If x belongs to the domain then does f(x) belong to the range?

## Let $F : x \Rightarrow y$ be a function. Then prove that

$i. A_1 \subset A_2 \Rightarrow F(A_1) \subset F(A_2)$

$ii.
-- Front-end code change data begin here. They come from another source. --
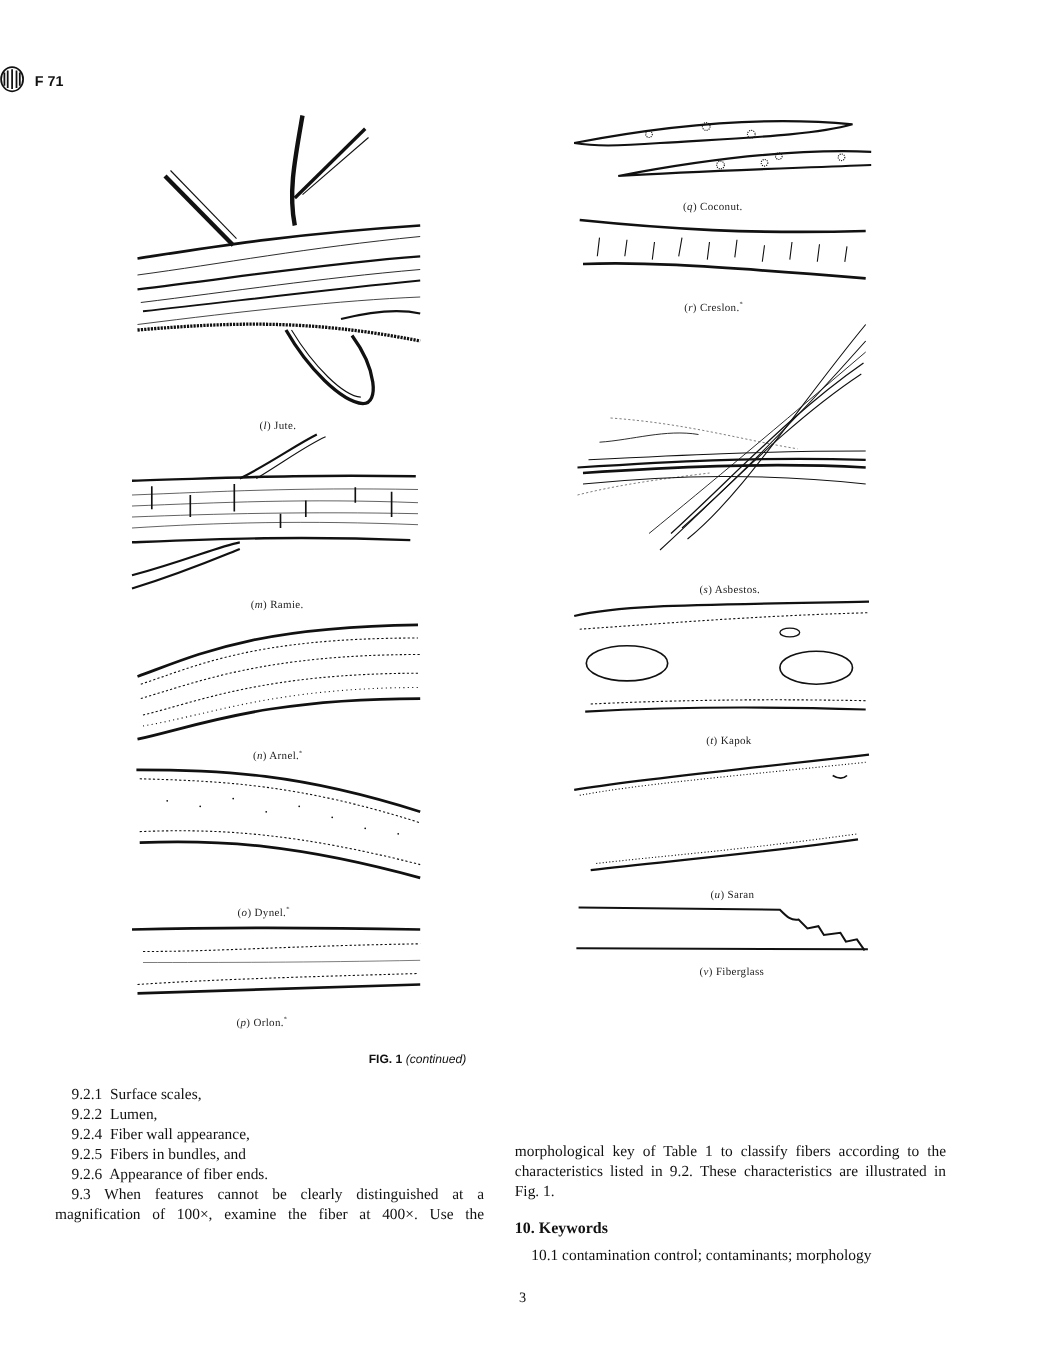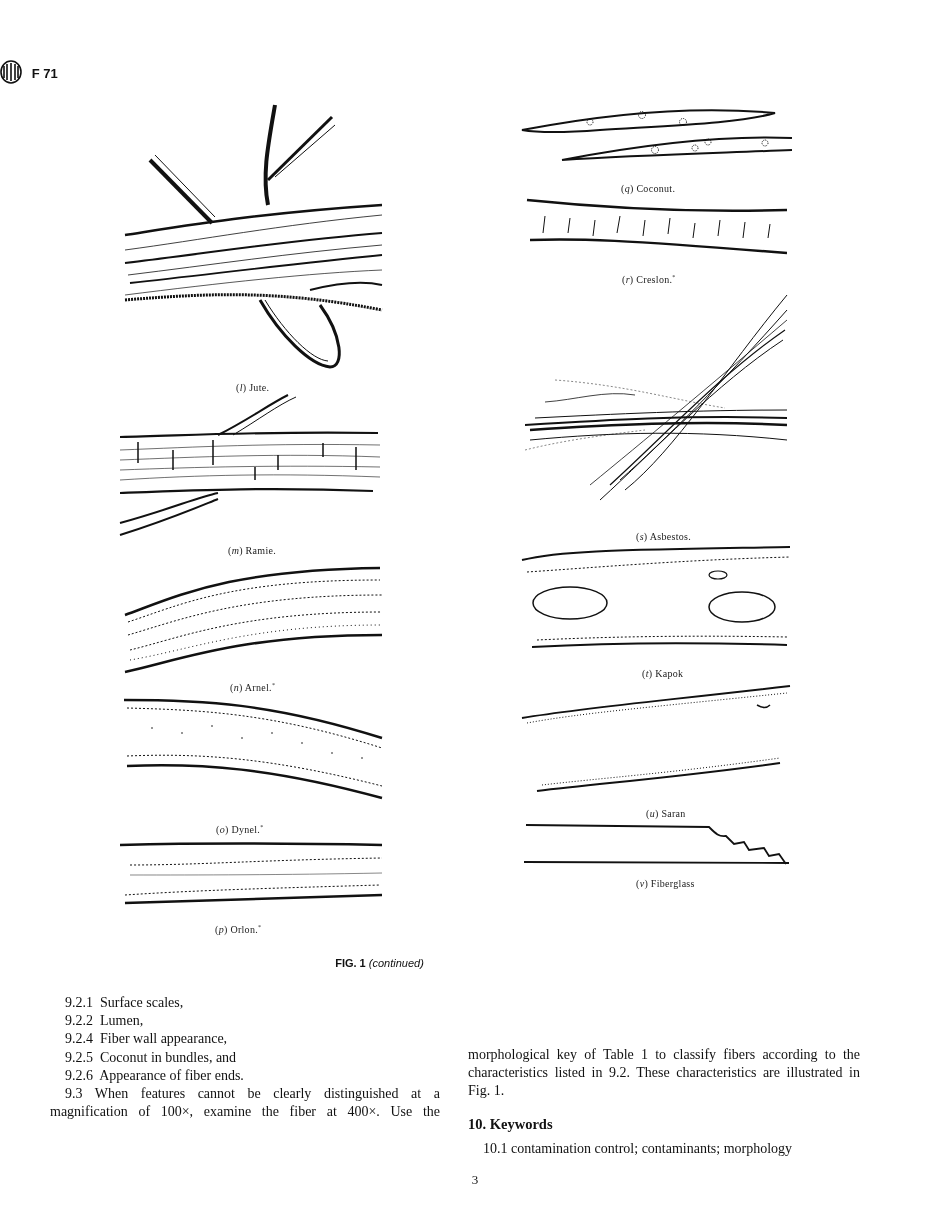--- a/index.html
+++ b/index.html
@@ -7,21 +7,21 @@
   .header { position: absolute; top: 60px; left: 0; width: 950px; text-align: left; font-family: "Liberation Sans", sans-serif; font-weight: bold; font-size: 13px; }
   .header .logo { display: inline-block; vertical-align: middle; margin-right: 6px; }
   .header span.code { vertical-align: middle; }
   .fig { position: absolute; }
   .cap { position: absolute; font-family: "Liberation Serif", serif; font-size: 10px; color: #222; white-space: nowrap; letter-spacing: 0.3px; }
   .cap i { font-style: italic; }
   .cap sup { font-size: 6px; }
   .figcap { position: absolute; top: 957px; left: 0; width: 759px; text-align: center; font-family: "Liberation Sans", sans-serif; font-size: 11px; }
   .figcap b { font-weight: bold; }
   .figcap i { font-style: italic; }
-  .col { position: absolute; font-size: 14px; line-height: 18.2px; margin-top: 7px; }
+  .col { position: absolute; font-size: 14px; line-height: 18.2px; }
   .col p { margin: 0; }
   .col .ind { padding-left: 15px; }
   .just { text-align: justify; }
   .kw { font-weight: bold; font-size: 14.5px; margin-top: 14px !important; margin-bottom: 7px !important; }
   .pageno { position: absolute; top: 1172px; left: 0; width: 950px; text-align: center; font-size: 13px; }
   svg { overflow: visible; }
 </style>
 </head>
 <body>
 
@@ -193,21 +193,21 @@
 <div class="cap" style="left:636px;top:878px">(<i>v</i>) <span>Fiberglass</span></div>
 
 <div class="figcap">
   <b>FIG. 1</b> <i>(continued)</i>
 </div>
 
 <div class="col" style="left:50px;top:987px;width:390px;">
   <p class="ind"><span>9.2.1</span>&nbsp; <span>Surface scales,</span></p>
   <p class="ind"><span>9.2.2</span>&nbsp; <span>Lumen,</span></p>
   <p class="ind"><span>9.2.4</span>&nbsp; <span>Fiber wall appearance,</span></p>
-  <p class="ind"><span>9.2.5</span>&nbsp; <span>Coconut in bundles, and</span></p>
+  <p class="ind"><span>9.2.5</span>&nbsp; <span>Fibers in bundles, and</span></p>
   <p class="ind"><span>9.2.6</span>&nbsp; <span>Appearance of fiber ends.</span></p>
   <p class="just" style="text-indent:15px; text-align-last: justify;">9.3 When features cannot be clearly distinguished at a magnification of 100×, examine the fiber at 400×. Use the</p>
 </div>
 
 <div class="col" style="left:468px;top:1039px;width:392px;">
   <p class="just">morphological key of Table 1 to classify fibers according to the characteristics listed in 9.2. These characteristics are illustrated in Fig. 1.</p>
   <p class="kw">10. Keywords</p>
   <p class="ind">10.1 contamination control; contaminants; morphology</p>
 </div>
 

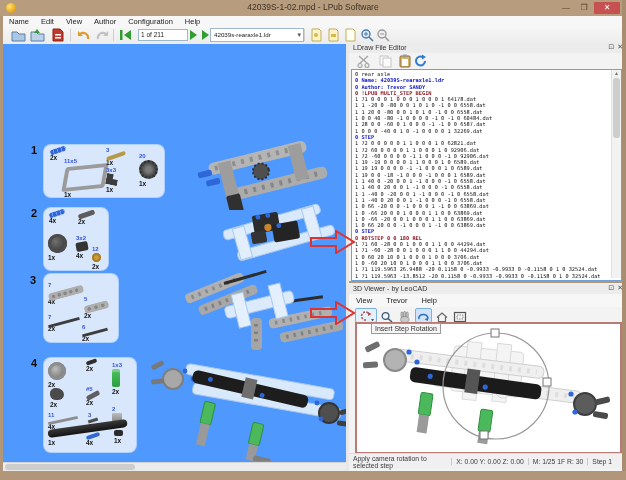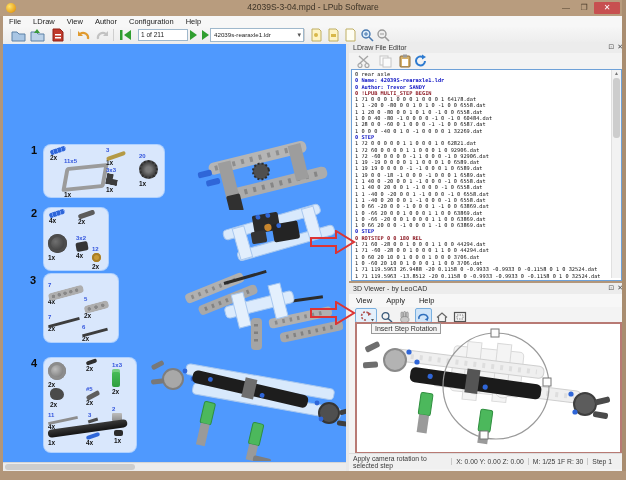--- a/index.html
+++ b/index.html
@@ -111,29 +111,29 @@
   .red-arrow{z-index:9;}
   
   #frame-right{left:622px;top:0;width:4px;height:480px;background:#a98d70;}
   #frame-bottom{left:0;top:471px;width:626px;height:9px;background:#b2967a;}
 </style>
 </head>
 <body>
 
 <div id="titlebar" class="abs">
   <div id="app-icon" class="abs"></div>
-  <div id="title-text" class="abs">42039S-3-04.mpd - LPub Software</div>
+  <div id="title-text" class="abs">42039S-1-02.mpd - LPub Software</div>
   <div id="btn-min" class="abs wbtn">—</div>
   <div id="btn-max" class="abs wbtn">❐</div>
   <div id="btn-close" class="abs wbtn">✕</div>
 </div>
 
 <div id="menubar" class="abs">
-    <div class="menu-item">File</div>
-    <div class="menu-item">LDraw</div>
+    <div class="menu-item">Name</div>
+    <div class="menu-item">Edit</div>
     <div class="menu-item">View</div>
     <div class="menu-item">Author</div>
     <div class="menu-item">Configuration</div>
     <div class="menu-item">Help</div>
   </div>
 
 <div id="toolbar" class="abs">
   <div class="abs tbtn" style="left:8px">
     <svg width="15" height="14">
         <path d="M1,4 h5 l2,2 h6 v7 h-13 z" fill="#a9c6e4" stroke="#5d81a6" stroke-width="1"></path>
@@ -520,21 +520,21 @@
 <div id="viewer-panel" class="abs">
   <div id="viewer-title" class="panel-title">
     <span>3D Viewer - by LeoCAD</span>
     <span class="dock-btns">
       <span class="dock-btn">⊡</span>
       <span class="dock-btn">✕</span>
     </span>
   </div>
   <div id="viewer-menubar">
       <div class="vmenu-item">View</div>
-      <div class="vmenu-item">Apply</div>
+      <div class="vmenu-item">Trevor</div>
       <div class="vmenu-item">Help</div>
     </div>
   <div id="viewer-toolbar">
     <div class="abs vbtn hover" style="left:6px;width:20px">
       <svg width="20" height="12">
           <path d="M10,9 a4,4 0 1 1 3,-6" fill="none" stroke="#b05050" stroke-width="1.6" stroke-dasharray="2,1.4"></path>
           <path d="M12,1 l3.5,2 l-3.5,2 z" fill="#b05050"></path>
           <path d="M15,8 l3,0 l-1.5,2.5 z" fill="#555"></path>
         </svg></div>
     <div class="abs vbtn" style="left:30px">

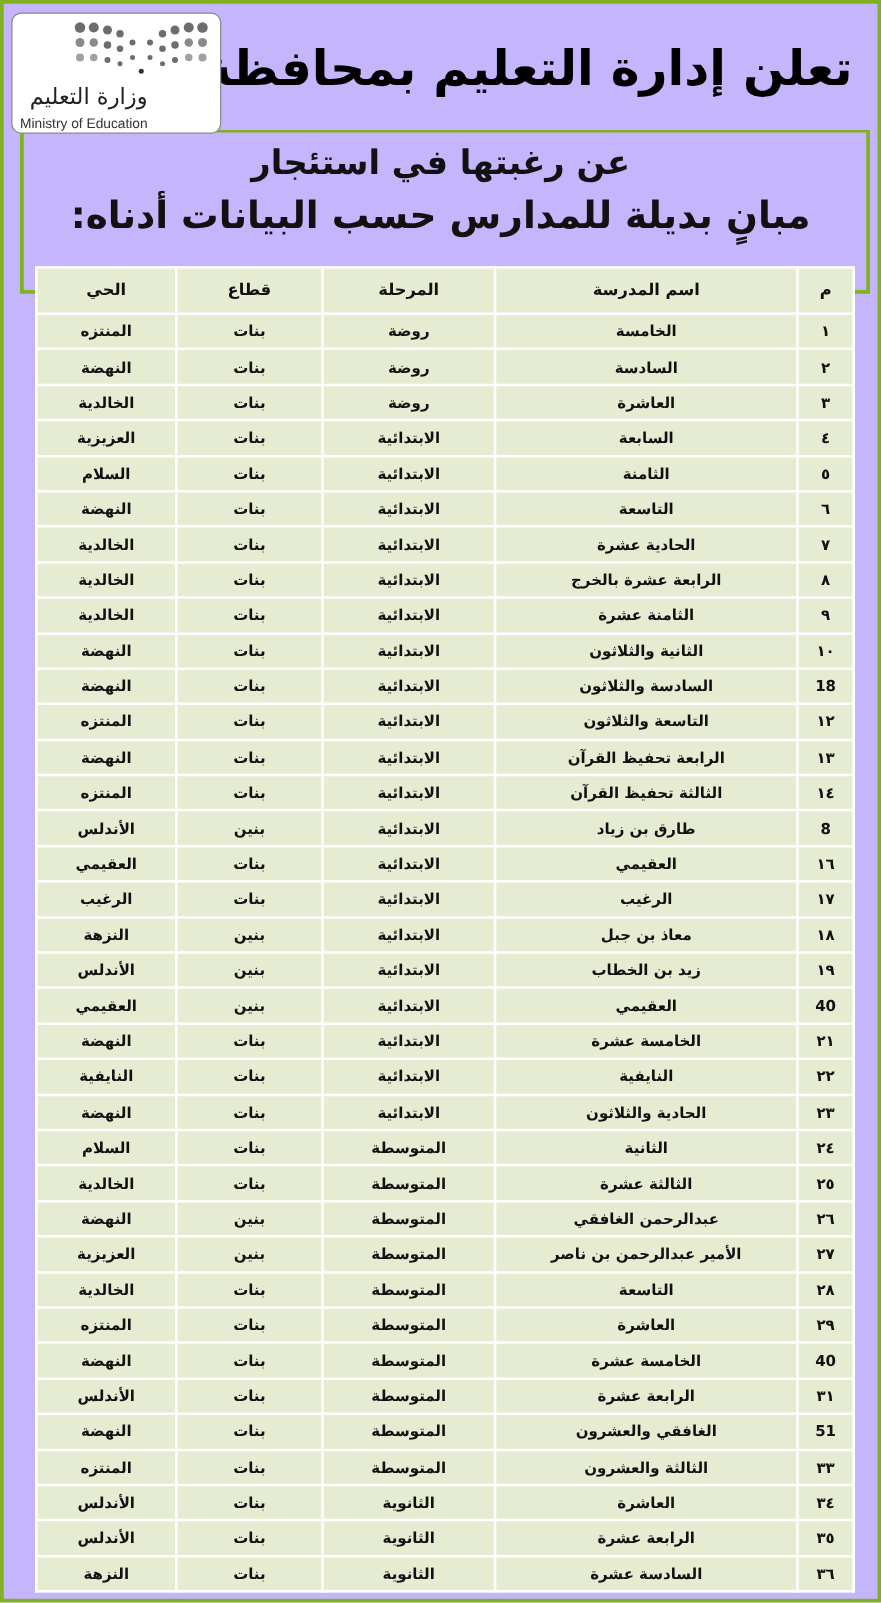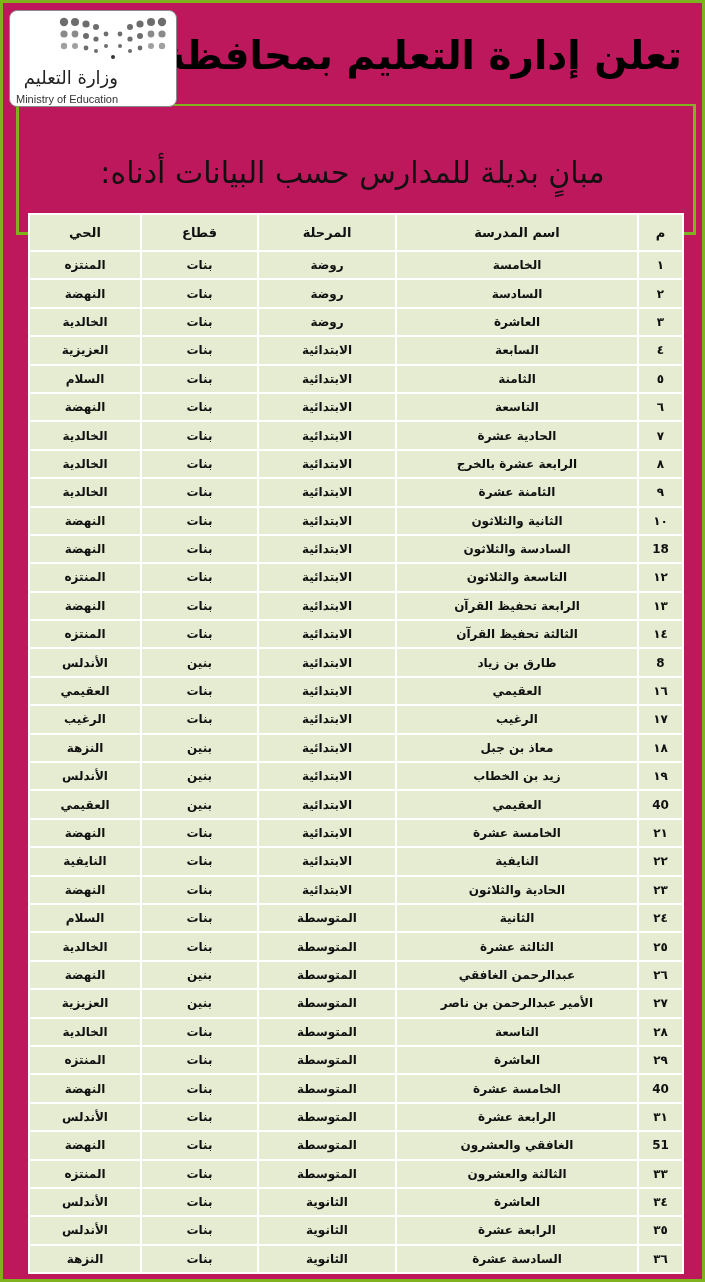--- a/index.html
+++ b/index.html
@@ -6,21 +6,21 @@
   html, body { width: 705px; height: 1282px; overflow: hidden; }
   body {
     background: #c8d89a;
     font-family: "DejaVu Sans", "Liberation Sans", sans-serif;
     color: #111;
     position: relative;
   }
   .frame {
     position: absolute; left: 0; top: 0; width: 705px; height: 1282px;
     border: 3px solid #7fb21e;
-    background: #be185d;
+    background: #c4b5fd;
     padding-left: 19px;
   }
   .logo-box {
     position: absolute; left: 6px; top: 7px; width: 168px; height: 97px;
     background: #ffffff; border: 1px solid #8a8a8a; border-radius: 8px;
     z-index: 3;
   }
   .logo-dots { position: absolute; right: 8px; top: 6px; width: 110px; height: 44px; }
   .logo-ar {
     position: absolute; right: 58px; top: 56px;
@@ -39,21 +39,21 @@
   .inner-box {
     position: absolute; left: 13px; top: 101px; width: 680px; height: 131px;
     border: 3px solid #7fb21e; border-top-width: 2px;
   }
   .sub-line1 {
     position: absolute; right: 0; left: 0; top: 112px; text-align: center;
     font-family: "DejaVu Sans", sans-serif; font-weight: bold; font-size: 27px; direction: rtl;
   }
   .sub-line2 {
     position: absolute; right: 0; left: 0; top: 152px; text-align: center;
-    font-family: "DejaVu Sans", sans-serif; font-weight: normal; font-size: 30px; direction: rtl;
+    font-family: "DejaVu Sans", sans-serif; font-weight: bold; font-size: 30px; direction: rtl;
   }
   .table-wrap {
     position: absolute; left: 27px; top: 210px; width: 654px;
     z-index: 2;
   }
   table {
     width: 654px; border-collapse: collapse; table-layout: fixed;
     background: #e6ecd1; direction: rtl;
   }
   th, td {
@@ -113,20 +113,21 @@
         <circle cx="55" cy="40" r="2" fill="#333"></circle>
       </g>
     </svg>
     <div class="logo-ar">وزارة التعليم</div>
     <div class="logo-en">Ministry of Education</div>
   </div>
 
   <div class="main-title">تعلن إدارة التعليم بمحافظة الخرج</div>
 
   <div class="inner-box"></div>
+  <div class="sub-line1">عن رغبتها في استئجار</div>
   <div class="sub-line2">مبانٍ بديلة للمدارس حسب البيانات أدناه:</div>
 
   <div class="table-wrap">
     <table>
       <colgroup>
         <col class="c-num">
           <col class="c-name">
           <col class="c-stage">
           <col class="c-sector">
           <col class="c-district">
F(\cup_i A_i) = \cup_i F(A_i)$

$iii.F(\cap_i A_i) \subset \cap_i f(A_i)$

## Solution

$Let \ f: x \rightarrow y$ be a function.

### i.

$Let\ y \in f(A_1)$

$Then\ \exists x \in A_1 : y = f(x)$.

$But\ A_1 \subset A_2$

$we\ can\ say\ , x \in A_2$

$Hence\ y = f(x)$

### ii.

$Let\ y \in f ( \cup_i A_i) then\ \exists x \in \cup_i A_i : y = f(x)$

$Since\ x \in (\cup_iA_i) \Rightarrow x \in A_i\ for\ some\ i$

$so\ y = f(x) \in f(A_i)\ and\ hence\ y \in \cup_i(A_i)$

Conversely

$Let\ y \in \cup_if(A_i)\ then\ y \in f(A_i) for\ some\ i$

$so\ \exists x \in A_i : y = f(x)$

$and\ x \in \Rightarrow x \in \cup_i(A_i)$

$so\ that\ f(x) \in f(\cup_i A_i)$

### iii.

$Let\ y \in f(\cup_i A_i)\ then\ \exists x \in \cap_i A_i : y = f(x)$

$Since\ x \in \cap_i A_i$

$we\ can\ write\ x \in A_i\ \forall i$

$so\ f(x) \in f(A_i)\ \forall i$

$Hence\ f(x) \in \cap_if(A_i)$